Laurent Perpigna Iban  • 28 janvier 2026 abonné·es
Les Kurdes de Syrie dos au mur
Des membres des Forces démocratiques syriennes (FDS) dirigées par les Kurdes arrivent dans la ville kurde de Kobané, le 23 janvier 2026.
© AFP

L’histoire se répète. Kobané, petite ville à majorité kurde nichée à l’extrême nord de la Syrie, vit de nouveau une situation de siège. La cité martyre, qui, ironie du sort, se libérait il y a tout juste onze ans des griffes de l’organisation État islamique au terme d’une effroyable bataille, se retrouve à nouveau asphyxiée. Dans son dos, le mur de séparation avec la Turquie ; sur les trois autres flancs, les forces gouvernementales qui stationnent en embuscade, prêtes à fondre sur la localité.
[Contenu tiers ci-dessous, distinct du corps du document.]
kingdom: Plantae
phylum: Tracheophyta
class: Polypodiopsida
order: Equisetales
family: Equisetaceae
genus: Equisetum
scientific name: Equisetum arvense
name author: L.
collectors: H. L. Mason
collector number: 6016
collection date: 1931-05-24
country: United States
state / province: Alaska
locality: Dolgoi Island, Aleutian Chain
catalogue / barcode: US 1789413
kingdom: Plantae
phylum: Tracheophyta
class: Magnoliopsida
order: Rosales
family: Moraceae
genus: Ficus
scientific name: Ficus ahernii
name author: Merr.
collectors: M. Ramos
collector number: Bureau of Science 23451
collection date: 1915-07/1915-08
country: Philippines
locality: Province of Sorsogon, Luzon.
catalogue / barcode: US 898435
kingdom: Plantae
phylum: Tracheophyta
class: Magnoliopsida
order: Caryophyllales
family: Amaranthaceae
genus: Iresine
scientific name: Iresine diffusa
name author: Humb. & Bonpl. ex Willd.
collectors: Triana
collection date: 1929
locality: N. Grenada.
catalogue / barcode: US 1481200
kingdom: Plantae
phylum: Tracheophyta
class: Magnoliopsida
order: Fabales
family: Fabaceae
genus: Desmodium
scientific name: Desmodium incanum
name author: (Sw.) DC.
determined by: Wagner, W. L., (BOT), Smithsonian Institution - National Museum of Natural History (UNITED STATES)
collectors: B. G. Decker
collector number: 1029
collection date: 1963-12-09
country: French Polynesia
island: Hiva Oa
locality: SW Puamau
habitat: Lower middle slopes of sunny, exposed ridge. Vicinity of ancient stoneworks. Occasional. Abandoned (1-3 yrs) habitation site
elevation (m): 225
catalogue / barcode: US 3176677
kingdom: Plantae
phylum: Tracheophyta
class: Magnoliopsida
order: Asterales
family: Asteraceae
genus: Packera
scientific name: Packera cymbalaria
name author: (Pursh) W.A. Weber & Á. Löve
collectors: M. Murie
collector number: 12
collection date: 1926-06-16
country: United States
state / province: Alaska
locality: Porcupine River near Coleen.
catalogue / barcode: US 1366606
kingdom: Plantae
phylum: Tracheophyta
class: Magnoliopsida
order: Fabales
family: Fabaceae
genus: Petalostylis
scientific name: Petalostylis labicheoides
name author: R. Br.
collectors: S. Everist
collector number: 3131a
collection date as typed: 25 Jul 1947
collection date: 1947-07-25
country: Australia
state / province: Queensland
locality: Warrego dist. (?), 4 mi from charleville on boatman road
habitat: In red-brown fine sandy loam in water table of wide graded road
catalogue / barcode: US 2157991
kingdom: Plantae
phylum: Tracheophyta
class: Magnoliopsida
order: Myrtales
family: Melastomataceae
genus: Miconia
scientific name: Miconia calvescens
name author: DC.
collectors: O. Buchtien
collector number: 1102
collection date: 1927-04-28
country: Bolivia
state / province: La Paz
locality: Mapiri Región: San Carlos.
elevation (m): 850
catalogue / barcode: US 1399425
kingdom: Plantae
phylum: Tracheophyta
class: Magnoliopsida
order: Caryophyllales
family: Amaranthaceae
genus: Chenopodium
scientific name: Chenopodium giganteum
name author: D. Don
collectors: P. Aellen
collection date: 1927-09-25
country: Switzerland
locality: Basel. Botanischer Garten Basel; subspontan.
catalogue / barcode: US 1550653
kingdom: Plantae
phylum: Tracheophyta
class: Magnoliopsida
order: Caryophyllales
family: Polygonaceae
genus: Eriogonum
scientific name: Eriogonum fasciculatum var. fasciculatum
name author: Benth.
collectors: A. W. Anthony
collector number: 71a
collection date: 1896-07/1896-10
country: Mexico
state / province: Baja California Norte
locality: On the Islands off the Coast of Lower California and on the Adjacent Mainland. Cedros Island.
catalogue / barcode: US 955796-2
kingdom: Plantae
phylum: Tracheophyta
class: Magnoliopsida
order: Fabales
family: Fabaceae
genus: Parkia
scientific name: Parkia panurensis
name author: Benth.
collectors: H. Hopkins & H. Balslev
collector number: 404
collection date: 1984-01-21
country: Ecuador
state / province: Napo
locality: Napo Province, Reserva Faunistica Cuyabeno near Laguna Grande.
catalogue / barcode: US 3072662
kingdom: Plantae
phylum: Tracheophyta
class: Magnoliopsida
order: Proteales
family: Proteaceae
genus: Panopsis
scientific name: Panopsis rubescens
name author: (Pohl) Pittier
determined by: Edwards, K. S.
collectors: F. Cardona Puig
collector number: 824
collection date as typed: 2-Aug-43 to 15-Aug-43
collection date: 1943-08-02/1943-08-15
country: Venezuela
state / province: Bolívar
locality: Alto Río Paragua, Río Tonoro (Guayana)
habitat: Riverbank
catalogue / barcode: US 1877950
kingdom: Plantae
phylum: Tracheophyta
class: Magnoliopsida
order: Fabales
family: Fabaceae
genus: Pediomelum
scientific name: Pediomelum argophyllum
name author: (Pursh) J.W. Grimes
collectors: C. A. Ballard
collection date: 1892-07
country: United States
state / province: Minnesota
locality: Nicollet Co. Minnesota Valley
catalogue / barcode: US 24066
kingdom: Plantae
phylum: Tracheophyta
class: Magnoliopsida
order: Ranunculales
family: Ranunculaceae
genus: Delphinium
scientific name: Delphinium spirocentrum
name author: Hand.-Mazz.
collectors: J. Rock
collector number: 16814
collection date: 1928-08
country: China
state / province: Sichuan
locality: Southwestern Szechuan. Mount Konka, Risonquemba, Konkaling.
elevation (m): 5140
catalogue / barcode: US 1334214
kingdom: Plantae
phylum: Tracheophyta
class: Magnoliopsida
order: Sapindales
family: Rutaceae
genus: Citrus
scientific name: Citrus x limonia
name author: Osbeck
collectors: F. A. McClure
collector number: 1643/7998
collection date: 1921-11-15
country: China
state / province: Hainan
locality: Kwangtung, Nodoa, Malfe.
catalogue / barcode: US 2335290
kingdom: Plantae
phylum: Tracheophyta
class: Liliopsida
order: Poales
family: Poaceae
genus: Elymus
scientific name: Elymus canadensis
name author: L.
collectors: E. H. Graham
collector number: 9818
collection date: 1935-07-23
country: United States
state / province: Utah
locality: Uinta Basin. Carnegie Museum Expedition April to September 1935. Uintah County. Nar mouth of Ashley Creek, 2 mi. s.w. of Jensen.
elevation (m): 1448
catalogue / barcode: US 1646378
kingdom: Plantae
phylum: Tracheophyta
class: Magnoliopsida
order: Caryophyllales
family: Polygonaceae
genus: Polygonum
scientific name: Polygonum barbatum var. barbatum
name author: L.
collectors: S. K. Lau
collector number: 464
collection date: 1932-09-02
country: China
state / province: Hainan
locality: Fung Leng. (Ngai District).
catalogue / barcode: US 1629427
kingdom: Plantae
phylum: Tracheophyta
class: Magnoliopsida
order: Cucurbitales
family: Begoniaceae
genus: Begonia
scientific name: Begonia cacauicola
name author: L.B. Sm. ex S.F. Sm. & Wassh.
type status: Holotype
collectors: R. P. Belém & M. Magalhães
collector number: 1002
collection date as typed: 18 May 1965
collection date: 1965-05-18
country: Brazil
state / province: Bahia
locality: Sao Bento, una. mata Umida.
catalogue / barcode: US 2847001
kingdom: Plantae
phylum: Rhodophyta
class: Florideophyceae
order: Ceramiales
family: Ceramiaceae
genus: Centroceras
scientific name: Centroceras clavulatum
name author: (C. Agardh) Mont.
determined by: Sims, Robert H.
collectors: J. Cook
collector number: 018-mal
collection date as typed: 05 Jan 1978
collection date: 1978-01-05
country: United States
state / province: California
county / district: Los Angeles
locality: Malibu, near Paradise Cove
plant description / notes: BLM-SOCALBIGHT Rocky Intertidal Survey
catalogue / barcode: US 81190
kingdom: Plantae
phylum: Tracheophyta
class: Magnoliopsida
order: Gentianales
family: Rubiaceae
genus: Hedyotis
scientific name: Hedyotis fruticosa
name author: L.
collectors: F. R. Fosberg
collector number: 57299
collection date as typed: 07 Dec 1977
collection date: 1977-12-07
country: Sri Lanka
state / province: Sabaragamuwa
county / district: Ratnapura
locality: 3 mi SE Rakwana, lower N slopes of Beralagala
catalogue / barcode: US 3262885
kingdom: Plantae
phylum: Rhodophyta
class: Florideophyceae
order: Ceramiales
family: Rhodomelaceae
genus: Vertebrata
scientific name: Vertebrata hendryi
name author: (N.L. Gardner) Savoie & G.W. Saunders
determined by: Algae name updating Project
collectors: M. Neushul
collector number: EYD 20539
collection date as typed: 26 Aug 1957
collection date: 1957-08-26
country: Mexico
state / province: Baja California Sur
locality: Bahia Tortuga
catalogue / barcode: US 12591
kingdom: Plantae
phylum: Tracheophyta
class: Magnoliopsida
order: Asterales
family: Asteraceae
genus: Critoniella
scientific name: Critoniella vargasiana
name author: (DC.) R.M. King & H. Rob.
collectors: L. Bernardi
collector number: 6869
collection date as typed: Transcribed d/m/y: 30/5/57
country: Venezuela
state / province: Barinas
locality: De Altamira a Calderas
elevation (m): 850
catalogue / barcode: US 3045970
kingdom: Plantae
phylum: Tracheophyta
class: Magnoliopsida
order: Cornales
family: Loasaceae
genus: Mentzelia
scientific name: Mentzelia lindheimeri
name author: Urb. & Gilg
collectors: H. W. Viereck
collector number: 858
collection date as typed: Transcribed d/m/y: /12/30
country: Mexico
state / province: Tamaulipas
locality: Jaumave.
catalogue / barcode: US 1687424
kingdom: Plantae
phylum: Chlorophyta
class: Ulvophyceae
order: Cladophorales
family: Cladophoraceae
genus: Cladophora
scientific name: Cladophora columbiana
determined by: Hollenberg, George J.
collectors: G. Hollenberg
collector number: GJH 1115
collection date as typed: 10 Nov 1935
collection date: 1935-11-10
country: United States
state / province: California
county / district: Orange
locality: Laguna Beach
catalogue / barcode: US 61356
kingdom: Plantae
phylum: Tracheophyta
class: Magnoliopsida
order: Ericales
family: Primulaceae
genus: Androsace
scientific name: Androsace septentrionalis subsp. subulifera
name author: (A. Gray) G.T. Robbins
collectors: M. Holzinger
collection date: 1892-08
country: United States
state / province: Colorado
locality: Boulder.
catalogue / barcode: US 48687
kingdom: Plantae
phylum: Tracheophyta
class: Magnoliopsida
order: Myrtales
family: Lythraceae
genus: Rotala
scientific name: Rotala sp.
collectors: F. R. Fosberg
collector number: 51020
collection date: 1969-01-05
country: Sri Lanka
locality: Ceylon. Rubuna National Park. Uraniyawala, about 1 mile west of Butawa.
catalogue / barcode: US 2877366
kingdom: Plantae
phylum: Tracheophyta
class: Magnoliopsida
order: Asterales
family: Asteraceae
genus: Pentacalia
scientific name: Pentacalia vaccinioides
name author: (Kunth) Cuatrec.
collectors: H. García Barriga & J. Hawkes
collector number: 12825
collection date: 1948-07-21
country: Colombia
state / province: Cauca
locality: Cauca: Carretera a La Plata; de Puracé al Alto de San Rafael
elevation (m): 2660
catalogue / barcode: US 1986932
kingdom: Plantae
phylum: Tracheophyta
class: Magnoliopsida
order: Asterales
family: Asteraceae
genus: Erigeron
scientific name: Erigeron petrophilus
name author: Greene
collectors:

Et si un cessez-le-feu court toujours jusqu’au 8 février, les témoignages qui nous proviennent de l’intérieur de la cité sont glaçants.

Privées d’électricité et d’eau potable, les dizaines de milliers de personnes qui y sont retranchées – locaux et habitants des villages alentour –, aux côtés des Unités de protection du peuple et de la femme (YPG et YPJ), font face à une situation humanitaire désastreuse, aggravée par les conditions climatiques extrêmes qui frappent le nord syrien. Selon le Croissant-Rouge kurde, quatre enfants seraient morts de froid ces derniers jours. Des informations impossibles à vérifier de manière indépendante : la ville est désormais coupée du monde, et selon les locaux, dépourvue d’aide extérieure.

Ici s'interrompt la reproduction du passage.